The group advocates a transition to clean power, not shutting down the Navajo Generating Station anytime soon, he added.

"The shutdown of NGS is a scare tactic that Gosar and others are using to prevent the EPA from enforcing the law," Bessler said.

On its website, CAP said shutdown of the Navajo Generating Station could triple the cost of water. In Thursday's meeting, Gosar said Tucson would lose 80 percent of its CAP water with the Navajo station.

Another topic was the farm bill, stalled in a divided Congress.

Rick Lavis, executive vice president of the Arizona Cotton Growers Association, said farmers don't favor the uncertainly of a short-term extension. They'd rather have a real farm bill.

"A short-term stopgap measure doesn't do us any good," Lavis said.
Speaking by phone on Friday, Lavis said the farm bills -- there's a House and Senate version -- would make changes to crop insurance. But the farmers would like some time to adjust to the new rules and could do so only if they were sure what those rules are.

"It's just that lack of certainty," Lavis told Gosar.

Gosar and others at the meeting cited the SNAP program as the hang-up. Better known as food stamps, the Supplemental Nutrition Assistance Program accounts for the lion's share of a $1 trillion five-year farm bill, Lavis said.

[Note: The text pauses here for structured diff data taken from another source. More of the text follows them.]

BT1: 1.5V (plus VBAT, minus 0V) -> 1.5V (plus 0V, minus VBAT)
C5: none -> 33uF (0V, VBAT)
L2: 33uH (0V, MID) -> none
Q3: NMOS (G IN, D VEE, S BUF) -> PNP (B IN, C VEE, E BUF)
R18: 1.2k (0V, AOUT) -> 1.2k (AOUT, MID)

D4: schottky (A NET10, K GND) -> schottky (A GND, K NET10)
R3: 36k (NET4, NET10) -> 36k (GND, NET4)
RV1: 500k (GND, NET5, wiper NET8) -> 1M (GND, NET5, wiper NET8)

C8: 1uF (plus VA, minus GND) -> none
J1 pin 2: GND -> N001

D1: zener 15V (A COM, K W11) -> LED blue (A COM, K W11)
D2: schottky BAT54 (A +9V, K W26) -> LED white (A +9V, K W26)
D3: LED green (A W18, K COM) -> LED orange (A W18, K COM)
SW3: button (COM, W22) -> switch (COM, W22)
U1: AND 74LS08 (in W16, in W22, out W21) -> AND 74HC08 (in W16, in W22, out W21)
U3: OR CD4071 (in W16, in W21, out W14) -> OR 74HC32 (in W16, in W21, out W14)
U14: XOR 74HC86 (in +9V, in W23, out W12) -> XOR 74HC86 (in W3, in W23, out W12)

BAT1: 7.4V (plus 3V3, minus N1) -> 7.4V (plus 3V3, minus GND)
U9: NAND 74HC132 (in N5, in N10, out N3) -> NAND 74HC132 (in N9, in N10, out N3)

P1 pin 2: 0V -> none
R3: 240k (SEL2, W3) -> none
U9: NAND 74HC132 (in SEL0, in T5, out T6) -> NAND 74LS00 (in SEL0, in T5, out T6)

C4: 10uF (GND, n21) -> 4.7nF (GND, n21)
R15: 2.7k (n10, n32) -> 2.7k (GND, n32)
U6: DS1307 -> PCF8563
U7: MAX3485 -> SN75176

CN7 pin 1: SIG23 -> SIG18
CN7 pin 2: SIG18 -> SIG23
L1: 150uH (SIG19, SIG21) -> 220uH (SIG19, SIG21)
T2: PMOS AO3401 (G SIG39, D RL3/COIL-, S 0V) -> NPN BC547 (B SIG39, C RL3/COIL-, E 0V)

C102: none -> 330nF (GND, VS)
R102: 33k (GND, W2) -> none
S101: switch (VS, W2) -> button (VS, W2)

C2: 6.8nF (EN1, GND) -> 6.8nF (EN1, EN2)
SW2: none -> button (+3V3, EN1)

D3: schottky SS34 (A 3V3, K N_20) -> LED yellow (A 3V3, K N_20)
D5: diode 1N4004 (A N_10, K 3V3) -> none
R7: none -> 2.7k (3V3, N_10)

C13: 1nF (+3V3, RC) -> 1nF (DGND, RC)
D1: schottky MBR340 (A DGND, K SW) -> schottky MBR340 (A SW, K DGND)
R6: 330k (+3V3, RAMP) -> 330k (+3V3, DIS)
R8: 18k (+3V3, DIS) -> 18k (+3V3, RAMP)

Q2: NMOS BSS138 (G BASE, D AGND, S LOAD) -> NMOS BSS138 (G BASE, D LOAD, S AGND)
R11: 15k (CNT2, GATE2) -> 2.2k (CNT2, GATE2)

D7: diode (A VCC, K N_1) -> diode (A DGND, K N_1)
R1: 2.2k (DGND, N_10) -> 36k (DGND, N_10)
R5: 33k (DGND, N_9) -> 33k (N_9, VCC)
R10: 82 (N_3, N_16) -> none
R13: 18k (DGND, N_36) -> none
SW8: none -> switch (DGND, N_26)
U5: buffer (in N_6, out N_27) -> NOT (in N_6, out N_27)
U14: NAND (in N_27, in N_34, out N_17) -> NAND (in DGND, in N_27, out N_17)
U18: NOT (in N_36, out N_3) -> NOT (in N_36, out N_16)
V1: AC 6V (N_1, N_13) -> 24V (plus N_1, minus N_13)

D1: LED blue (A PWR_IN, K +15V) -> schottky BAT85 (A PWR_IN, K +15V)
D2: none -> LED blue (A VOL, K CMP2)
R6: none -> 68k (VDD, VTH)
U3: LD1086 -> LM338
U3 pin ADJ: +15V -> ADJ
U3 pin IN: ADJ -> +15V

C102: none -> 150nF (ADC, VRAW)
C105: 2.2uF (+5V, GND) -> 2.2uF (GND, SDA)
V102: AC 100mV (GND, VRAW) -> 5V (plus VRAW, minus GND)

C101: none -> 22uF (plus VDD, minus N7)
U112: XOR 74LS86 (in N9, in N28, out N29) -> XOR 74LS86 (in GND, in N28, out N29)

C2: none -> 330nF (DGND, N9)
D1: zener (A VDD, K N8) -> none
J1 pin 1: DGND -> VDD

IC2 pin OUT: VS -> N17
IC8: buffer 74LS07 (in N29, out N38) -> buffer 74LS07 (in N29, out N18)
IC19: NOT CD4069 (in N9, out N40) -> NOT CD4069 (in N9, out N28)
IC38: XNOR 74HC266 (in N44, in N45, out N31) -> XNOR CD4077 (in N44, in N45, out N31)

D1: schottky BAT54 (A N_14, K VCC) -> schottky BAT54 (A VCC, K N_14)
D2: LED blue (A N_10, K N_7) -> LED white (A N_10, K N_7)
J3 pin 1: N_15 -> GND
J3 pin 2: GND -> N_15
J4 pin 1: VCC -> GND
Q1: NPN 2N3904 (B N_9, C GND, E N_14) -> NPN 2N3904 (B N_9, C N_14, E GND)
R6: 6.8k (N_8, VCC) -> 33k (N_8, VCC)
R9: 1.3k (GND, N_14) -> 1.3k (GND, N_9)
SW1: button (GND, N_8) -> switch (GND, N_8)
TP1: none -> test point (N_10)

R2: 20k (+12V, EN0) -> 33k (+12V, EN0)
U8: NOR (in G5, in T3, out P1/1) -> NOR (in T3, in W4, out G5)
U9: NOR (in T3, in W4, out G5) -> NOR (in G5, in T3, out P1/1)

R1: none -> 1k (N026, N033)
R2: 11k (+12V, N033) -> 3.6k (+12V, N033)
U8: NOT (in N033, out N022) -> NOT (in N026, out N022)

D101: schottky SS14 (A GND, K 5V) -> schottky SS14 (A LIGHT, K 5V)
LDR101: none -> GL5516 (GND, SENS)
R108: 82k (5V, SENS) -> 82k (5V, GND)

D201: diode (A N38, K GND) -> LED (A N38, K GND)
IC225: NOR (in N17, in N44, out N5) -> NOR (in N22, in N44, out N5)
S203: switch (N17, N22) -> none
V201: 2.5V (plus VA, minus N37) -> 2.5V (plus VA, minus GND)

House Republicans want deeper cuts to food stamp funding than Senate Democrats are willing to concede.

"Everybody needs to take a haircut, and that means SNAP," Gosar said.
The total farm portion of the pending bill is about $11 billion, Lavis said by phone. It offers reduced benefits to farmers compared to the law that expired Sept. 30.
"We're in a deficit situation and everybody is going to have to belly up to the bar to reduce benefits, and cotton has agreed and offered a different proposal, and that's where we're going," Lavis said.

Immigration was touched on briefly, near the meeting's end. AnnaMarie Knorr with the Western Growers Association, which represents produce farmers in the Yuma area, said as job growth picks up, farmers will experience a severe labor shortage. Farmers need an immigrant work force, which they can't get under current law, she suggested.

"We are not going to be able to survive when we come out of this recession without some immigration reform," Knorr said. "We're already 30 percent short."
Gosar said he favored for Arizona a pilot program that allowed foreign workers, but with no Social Security or Medicare benefits. He cited the Bracero Program of the 1940s and 1950s as an example.

Discussion also turned to EPA dust regulation and the tax code.
A lot depends on today's election, Lavis said in the phone interview.